Дай оглянусь, или Путешествия в сапогах-тихоходах | страница 14



Мелко стучали колеса по огромному заснеженному пространству, и Алексею, начавшему забываться из-за суеты, усталости и множества разных впечатлений последних месяцев, вдруг почудился широкий белый холст, медленно ползущий под иголку стрекочущей швейной машины. За машиной сидела его мать и подправляла пальцами холст, волнами складывающийся у нее на коленях. Кто-то сказал внятно: «Алексей!» — и он очнулся. Еще раз глянул на разлапую ель, уже в который раз показывавшуюся в разрыве сетки, и вернулся в свой угол.

Окно потемнело, на стене и потолке играли огоньки от печурки, низ трубы раскалился. В вагоне молчали.

Николай тоже угомонился, лежал, заложив за голову руки. Лейтенант, так же как Алексей, вжался в угол — темные впадины глазниц занимали много места на худом мальчишечьем лице.

Даже после двух месяцев подготовки, после того, как были повторены строевые приемы и изучены оружие и варианты боя: «В случае, если противник...», даже после того, как враг был назван противником,— война не стала чем-то реальным, легко представляемым, она оставалась грозной и неумолимой силой, непонятной, как стихия, слепой и беспощадной, как огонь.

Война виделась Алексею заревом. Заревом к которому они приближались. На его родине часты пожары; высоким пламенем горят деревянные дома, и тогда над пожаром загорается все небо. Зарево видно издалека — красная и багровая стена до самых звезд; и они приближаются к этой стене, а она медленно движется к ним по белому холсту, и холст горит, чернеет, обугливается и сворачивается, а люди, тонкие мечущиеся фигурки, крохотные, как муравьи, рядом с гигантским пламенем, гоже сгорают, и ничего от них не остается.

— Николай!— позвал вдруг Алексей, словно испугавшись чего-то.— Коля!— Позвал и тут же пожалел и захотел, чтобы тот не отозвался: Алексей не знал, что спросить, о чем говорить — так много нахлынуло всего, что не имеет формы слова, речи, даже вопроса.

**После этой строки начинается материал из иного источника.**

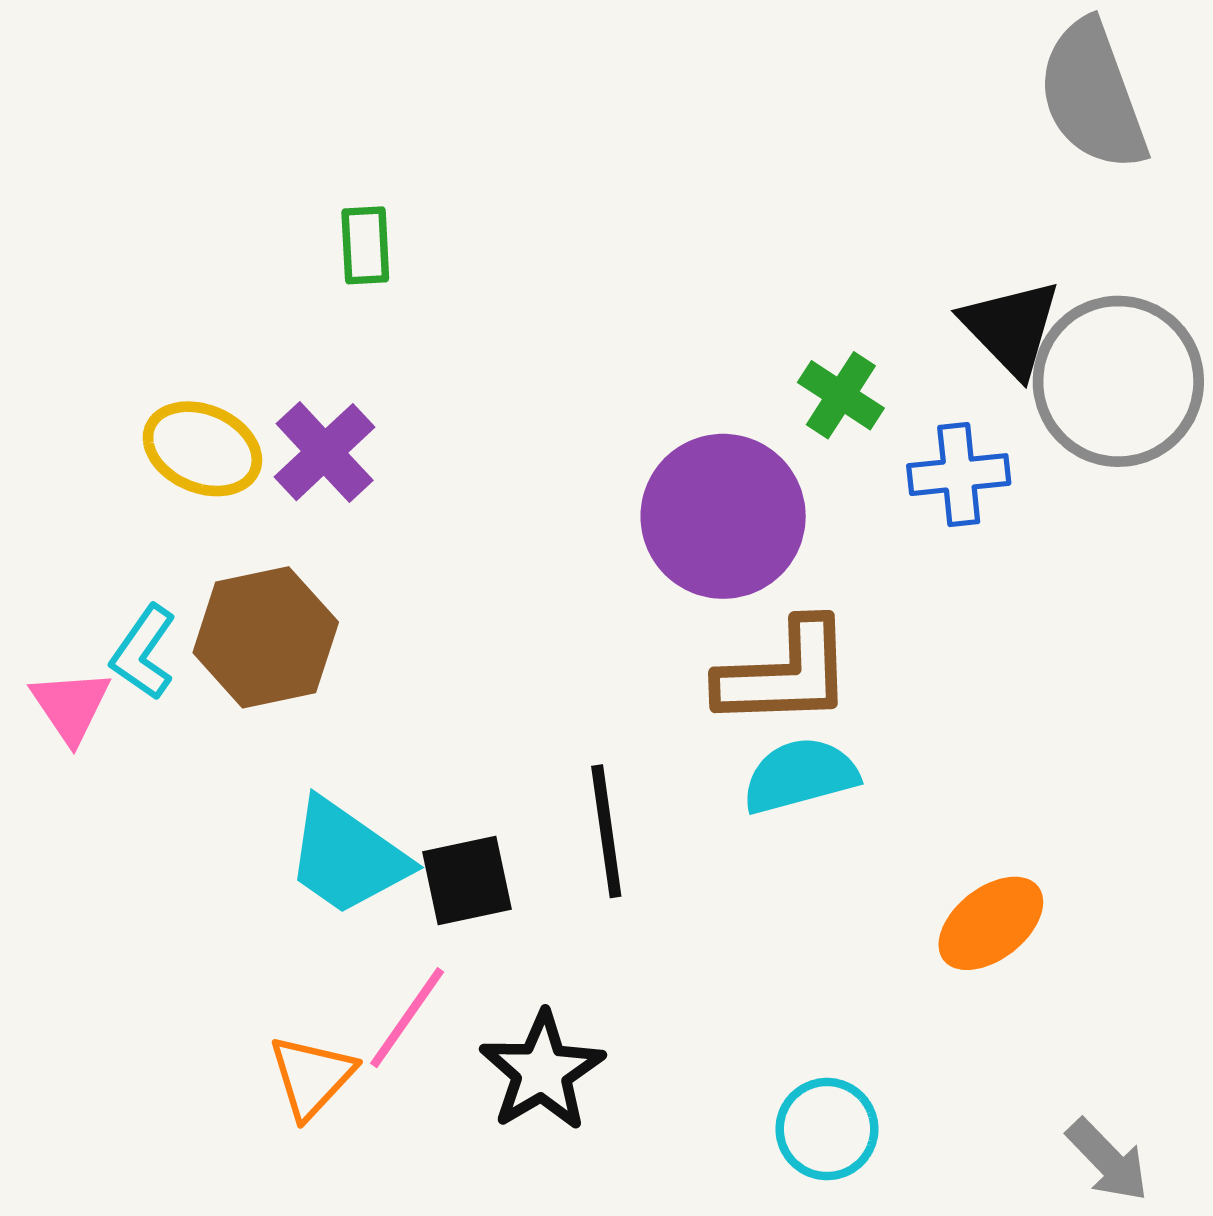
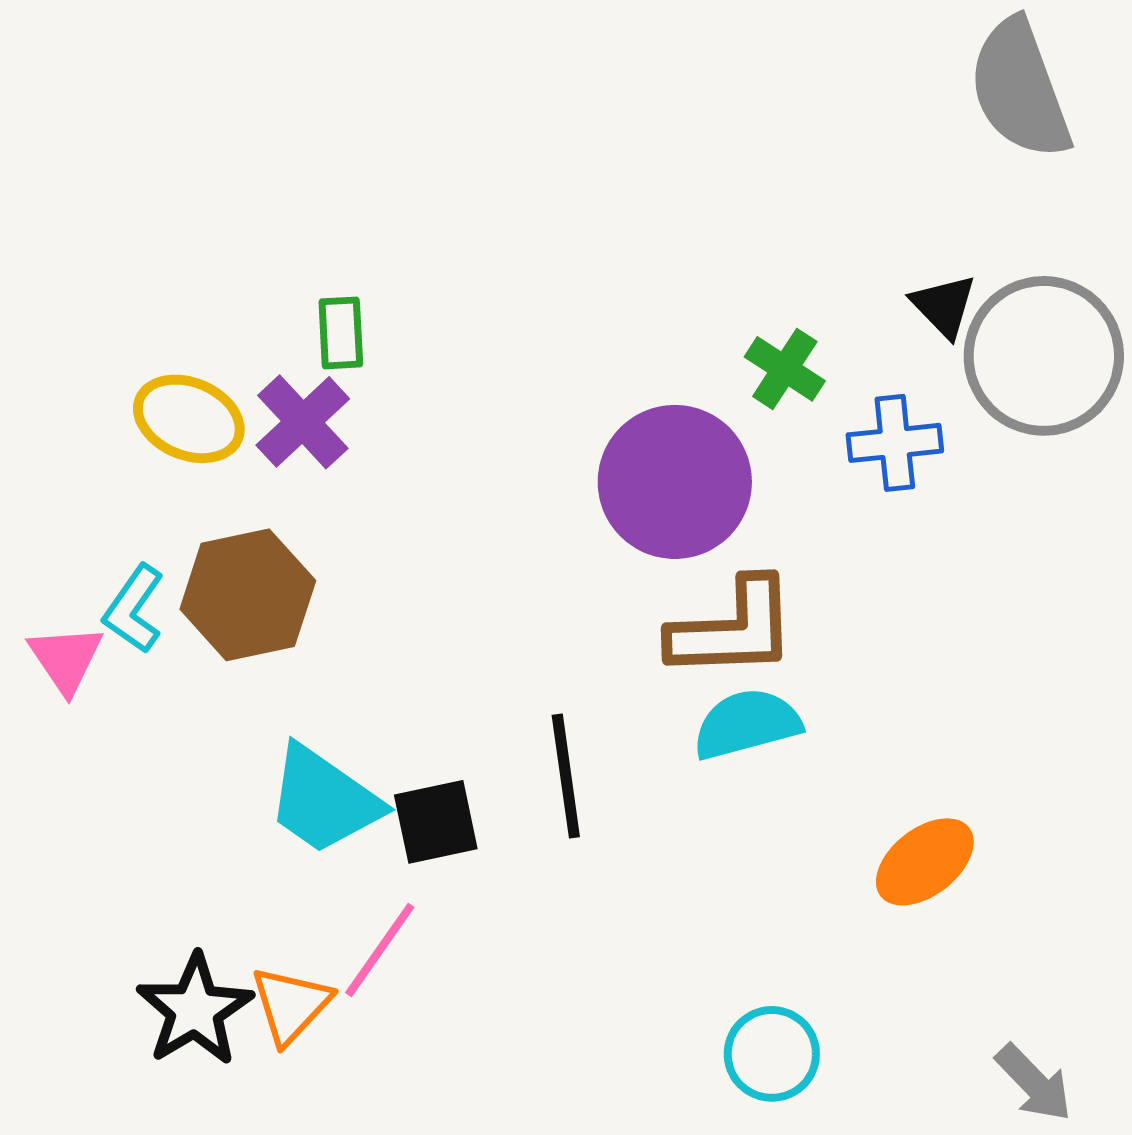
green rectangle: (365, 245) -> (341, 333), moved
black triangle: (1011, 328) -> (944, 306), size x0.7
black star: (542, 1071) -> (195, 1010), moved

И поэтому, когда Николай поднял голову, смятенно сказал ему:— А... это... мы консервы давай с моей банки начнем, а то ведь если обе откроем, попортиться могут...

Николай, ждавший другого вопроса, уронил голову.

Давай с твоей...—Но, оторванный от своих дум, снова повернулся к Алексею, заворочался, лег на бок.

Слышь, Леха, твой-то ревел у парома! И моя Ритка разревелась...— Он произнес это с той гордостью, которая отличает молодого отца, хотя Ритке его было уже семь.

Мой тоже,— ответил Алексей, поскорее стараясь вспомнить лицо сына, и вспомнил уже, но сына быстро застлал падающий в реку снег; оказалось, что память почему-то обратила внимание на снег, задержала его у себя, и каждый раз, когда нужно было вспомнить необходимое, опускала перед ним белую завесу.